2010年から2020年までの10年間で、有機農業の耕地面積は次のように広がっています。

  • 有機農業の取組面積:16,700ha→25,200ha(51%増加)
  • 有機JAS取得農地面積:9,400ha→14,100ha(50%増加)

また、有機農業の取組面積が全体の耕地面積に占める割合は、0.4%から0.6%に増加しています。

現在の有機農業に取り組む有機JASほ場のうち、全体の41%が北海道、7%が鹿児島、5%が熊本にあります。

そして、2017年から2020年にかけて、有機JAS取得の農地面積の伸びが大きい都道府県を地目別で見ると次のようになっています。

田:①福井県(34ha)②宮城県(31ha)

普通畑:①北海道(155ha)②群馬県(35ha)

牧草畑:①北海道(638ha)②千葉県(21ha)

茶畑:①鹿児島県(20ha)②京都府(20ha)

少しずつ、確実に有機農業を行う農地が広がっていることが分かりますね。

また、2021年度に行われた意識・意向調査によると、生産者が有機農業に取り組む理由として「よりよい農産物を提供したい」という意見が約7割を占めていました。

消費者が「いい農産物を食べたい」と思うのと同じように、生産者の方々も「いい農産物を食べてほしい」という思いを持っているのですね。

有機農業のメリット

有機農業や、有機農業で育てた野菜には次のようなメリットがあります。

安心して食べられる

有機農業は、できる限り自然の力で農作物を育てます。

化学合成された農薬は使用せず、必要な場合に天然物由来の成分の農薬を使用します。

環境に配慮できる

化学肥料や化学合成農薬を使用すると、土壌、地下水、河川、大気にまで農薬の成分が広がる可能性があります。

そして、その土地の生態系をはじめ、わたしたちの生活にも影響を及ぼしかねません。

有機農業は、周りの自然環境や生態系へ配慮した農業の方法であると言えるのです。

農作物本来の味を出せる

世の中には、味のクセを無くすために、遺伝子組み換えがされている野菜などが広く流通しています。

また、普通の農作物と比べて、有機農業で育てられた農作物は抗酸化物質を多く含んでいます。

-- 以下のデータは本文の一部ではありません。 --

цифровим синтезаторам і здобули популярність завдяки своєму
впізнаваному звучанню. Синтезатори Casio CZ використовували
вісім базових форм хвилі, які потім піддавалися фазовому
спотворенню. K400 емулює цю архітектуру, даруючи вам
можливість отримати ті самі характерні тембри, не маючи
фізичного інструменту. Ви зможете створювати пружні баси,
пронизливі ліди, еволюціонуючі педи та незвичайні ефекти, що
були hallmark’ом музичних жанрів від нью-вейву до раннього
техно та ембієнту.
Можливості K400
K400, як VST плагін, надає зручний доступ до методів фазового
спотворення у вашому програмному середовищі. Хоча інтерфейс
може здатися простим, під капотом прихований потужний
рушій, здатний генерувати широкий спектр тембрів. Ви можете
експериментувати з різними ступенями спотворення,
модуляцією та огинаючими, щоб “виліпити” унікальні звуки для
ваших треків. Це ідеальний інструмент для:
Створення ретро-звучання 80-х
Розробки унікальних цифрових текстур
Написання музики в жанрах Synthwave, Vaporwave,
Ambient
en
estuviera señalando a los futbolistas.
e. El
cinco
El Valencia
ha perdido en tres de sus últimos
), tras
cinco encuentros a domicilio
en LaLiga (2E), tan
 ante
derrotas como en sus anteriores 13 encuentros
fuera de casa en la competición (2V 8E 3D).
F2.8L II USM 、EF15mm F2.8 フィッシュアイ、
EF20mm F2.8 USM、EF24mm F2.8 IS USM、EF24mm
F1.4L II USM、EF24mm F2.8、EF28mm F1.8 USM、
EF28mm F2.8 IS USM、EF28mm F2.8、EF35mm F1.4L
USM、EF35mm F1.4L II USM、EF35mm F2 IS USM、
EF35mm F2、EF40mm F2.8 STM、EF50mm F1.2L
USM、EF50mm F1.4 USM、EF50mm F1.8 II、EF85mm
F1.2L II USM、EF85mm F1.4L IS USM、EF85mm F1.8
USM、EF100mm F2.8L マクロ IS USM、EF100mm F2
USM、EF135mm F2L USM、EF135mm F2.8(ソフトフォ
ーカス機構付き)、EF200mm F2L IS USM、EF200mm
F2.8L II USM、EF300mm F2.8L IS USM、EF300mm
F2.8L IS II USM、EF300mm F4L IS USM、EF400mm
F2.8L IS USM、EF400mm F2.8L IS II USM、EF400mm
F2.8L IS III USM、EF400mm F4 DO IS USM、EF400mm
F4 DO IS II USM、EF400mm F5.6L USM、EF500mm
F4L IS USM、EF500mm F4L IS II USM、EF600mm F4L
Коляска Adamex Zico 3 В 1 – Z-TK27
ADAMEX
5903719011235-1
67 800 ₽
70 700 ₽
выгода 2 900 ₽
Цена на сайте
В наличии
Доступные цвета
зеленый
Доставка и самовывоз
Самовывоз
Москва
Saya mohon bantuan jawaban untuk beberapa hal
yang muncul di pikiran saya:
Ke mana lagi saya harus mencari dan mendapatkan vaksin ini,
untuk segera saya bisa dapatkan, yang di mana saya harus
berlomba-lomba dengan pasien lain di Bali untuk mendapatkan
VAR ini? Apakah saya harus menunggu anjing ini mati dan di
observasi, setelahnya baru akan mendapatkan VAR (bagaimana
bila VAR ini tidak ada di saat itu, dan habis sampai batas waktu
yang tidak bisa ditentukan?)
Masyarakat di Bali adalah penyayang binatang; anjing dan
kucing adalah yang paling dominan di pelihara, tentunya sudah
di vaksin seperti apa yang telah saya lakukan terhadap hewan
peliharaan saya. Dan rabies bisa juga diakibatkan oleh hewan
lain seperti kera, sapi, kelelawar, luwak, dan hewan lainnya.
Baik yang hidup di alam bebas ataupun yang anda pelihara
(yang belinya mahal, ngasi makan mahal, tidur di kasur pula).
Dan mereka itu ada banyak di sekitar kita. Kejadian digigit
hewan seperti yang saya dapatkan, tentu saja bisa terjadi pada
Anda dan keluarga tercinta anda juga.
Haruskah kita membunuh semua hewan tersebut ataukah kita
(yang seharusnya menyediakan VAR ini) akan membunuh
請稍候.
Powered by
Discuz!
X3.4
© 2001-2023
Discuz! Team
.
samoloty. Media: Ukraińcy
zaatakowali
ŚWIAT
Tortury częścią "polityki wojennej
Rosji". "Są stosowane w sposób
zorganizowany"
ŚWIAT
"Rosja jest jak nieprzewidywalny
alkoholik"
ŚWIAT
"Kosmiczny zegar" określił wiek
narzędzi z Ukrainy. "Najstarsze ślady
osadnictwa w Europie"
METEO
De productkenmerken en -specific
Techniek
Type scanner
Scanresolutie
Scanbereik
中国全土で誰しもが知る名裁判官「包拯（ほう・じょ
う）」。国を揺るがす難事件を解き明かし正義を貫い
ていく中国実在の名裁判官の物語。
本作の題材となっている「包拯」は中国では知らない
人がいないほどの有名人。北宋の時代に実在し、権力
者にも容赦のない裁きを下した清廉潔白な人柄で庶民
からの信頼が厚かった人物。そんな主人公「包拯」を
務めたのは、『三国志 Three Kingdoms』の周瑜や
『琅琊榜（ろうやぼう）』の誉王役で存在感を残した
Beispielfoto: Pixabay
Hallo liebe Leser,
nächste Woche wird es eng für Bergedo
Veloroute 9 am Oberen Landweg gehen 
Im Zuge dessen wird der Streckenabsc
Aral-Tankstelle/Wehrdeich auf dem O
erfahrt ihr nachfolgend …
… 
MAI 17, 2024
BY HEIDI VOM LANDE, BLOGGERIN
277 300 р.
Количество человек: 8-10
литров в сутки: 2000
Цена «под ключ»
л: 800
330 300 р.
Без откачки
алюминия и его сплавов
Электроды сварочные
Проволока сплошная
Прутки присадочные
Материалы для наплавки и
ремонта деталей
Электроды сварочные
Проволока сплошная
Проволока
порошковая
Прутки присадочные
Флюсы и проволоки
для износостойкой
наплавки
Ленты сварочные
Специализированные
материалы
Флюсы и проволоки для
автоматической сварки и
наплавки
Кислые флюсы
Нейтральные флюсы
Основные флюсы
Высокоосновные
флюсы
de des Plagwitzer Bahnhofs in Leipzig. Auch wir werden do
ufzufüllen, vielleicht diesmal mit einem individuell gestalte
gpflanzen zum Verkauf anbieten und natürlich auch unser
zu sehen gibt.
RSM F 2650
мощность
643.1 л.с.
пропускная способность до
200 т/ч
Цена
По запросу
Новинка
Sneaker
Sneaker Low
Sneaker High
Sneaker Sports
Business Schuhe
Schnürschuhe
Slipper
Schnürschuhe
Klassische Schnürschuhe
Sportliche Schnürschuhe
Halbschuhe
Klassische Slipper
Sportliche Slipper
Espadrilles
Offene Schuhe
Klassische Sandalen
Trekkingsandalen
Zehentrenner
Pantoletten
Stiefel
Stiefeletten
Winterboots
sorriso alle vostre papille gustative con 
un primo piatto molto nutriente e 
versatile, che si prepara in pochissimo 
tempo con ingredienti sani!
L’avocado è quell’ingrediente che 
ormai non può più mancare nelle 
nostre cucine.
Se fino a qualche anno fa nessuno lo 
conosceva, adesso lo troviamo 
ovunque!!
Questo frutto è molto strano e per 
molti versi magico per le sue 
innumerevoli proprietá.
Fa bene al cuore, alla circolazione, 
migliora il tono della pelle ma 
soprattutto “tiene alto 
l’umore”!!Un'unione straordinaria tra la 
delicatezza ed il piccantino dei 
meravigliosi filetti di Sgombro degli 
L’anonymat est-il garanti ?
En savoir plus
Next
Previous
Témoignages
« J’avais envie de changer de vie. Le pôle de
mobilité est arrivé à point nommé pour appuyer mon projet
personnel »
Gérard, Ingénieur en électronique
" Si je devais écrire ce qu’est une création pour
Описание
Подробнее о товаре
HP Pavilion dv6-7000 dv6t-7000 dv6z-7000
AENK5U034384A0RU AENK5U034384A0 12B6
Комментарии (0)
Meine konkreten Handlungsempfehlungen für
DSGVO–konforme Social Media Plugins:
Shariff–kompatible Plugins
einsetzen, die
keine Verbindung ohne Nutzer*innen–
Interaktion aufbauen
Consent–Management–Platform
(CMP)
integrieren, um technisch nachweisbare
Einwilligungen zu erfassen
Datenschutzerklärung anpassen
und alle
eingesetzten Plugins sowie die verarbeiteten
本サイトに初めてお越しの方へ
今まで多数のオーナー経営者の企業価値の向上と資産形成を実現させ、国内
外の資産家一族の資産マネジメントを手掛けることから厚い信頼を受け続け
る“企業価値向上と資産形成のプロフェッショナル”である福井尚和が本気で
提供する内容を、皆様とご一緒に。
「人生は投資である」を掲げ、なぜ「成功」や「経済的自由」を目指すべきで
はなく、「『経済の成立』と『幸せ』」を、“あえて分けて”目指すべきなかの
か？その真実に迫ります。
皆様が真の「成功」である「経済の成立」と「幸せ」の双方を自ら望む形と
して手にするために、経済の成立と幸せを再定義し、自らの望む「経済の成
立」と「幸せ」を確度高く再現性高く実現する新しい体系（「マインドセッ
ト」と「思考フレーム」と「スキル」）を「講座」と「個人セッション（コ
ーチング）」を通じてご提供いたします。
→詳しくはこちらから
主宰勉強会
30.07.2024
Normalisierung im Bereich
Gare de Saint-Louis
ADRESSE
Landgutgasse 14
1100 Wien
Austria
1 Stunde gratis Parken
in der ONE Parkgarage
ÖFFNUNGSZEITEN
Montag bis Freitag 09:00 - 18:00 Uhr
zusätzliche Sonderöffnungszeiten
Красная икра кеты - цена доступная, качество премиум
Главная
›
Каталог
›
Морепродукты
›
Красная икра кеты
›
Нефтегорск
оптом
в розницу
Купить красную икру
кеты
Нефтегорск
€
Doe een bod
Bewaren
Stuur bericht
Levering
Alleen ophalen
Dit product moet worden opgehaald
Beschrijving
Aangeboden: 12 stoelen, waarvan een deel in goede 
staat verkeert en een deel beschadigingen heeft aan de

そのため、有機農業の農作物は本来の風味を楽しむことができるのです。

有機農業の課題

野菜の本来の味ををおいしく食べることができ、環境にも優しい有機農業ですが、今後の取り組みに向けて次のような課題があります。

販売価格が高くなる

有機農業は、効率的な農薬を使用しないことで管理に手間がかかったり、生産コストが高くなってしまいます。

そのため、販売価格も高く設定されるため、慣行農法で多く生産される農産物と比べて、消費者に馴染みにくくなってしまっている課題があります。

収穫量が安定しない

農薬の使用を抑えることで、病害虫の発生に対応できない場合があり収穫量が安定しない年もあります。

収穫量が安定しないことで、流通も広がりにくくなってしまう点も課題のひとつです。

虫や雑草の管理に手間がかかる

多くの場合、有機農業では、自分の手で虫や雑草の防除をしなければならず、管理に多くの時間と手間がかかってしまいます。

有機JAS認証の規定が厳しい

野菜の表示に「有機」や「オーガニック」と記載するためには、農林水産省が定める有機JAS規格の基準を満たし、認証を受けなければいけません。

有機JAS認証を得るためには、使用する資材の種類や、栽培する農地の状態など。厳しい基準を満たす必要があるのです。

一方で、厳しい基準の有機JAS認証を得ることで、農作物を販売するときに「有機」や「オーガニック」といった表示をすることができるようになります。

これは、消費者であるみなさんが安心して野菜などを選ぶためのポイントになるのです。

まとめ

今回は、有機農業とはどのような農業なのかをご紹介しました。

「持続可能な発展」が重視される世の中で、有機農業は政府主導でも強く進められる農業になっています。

野菜本来の風味を感じることで、「食べる」ことへの喜びや楽しみを得ることができるのが有機野菜のなによりの魅力です。

効率性や合理性を求められる生活の中で、ゆっくりと時間を過ごすために有機野菜を生活に取り入れてみてはいかがでしょうか。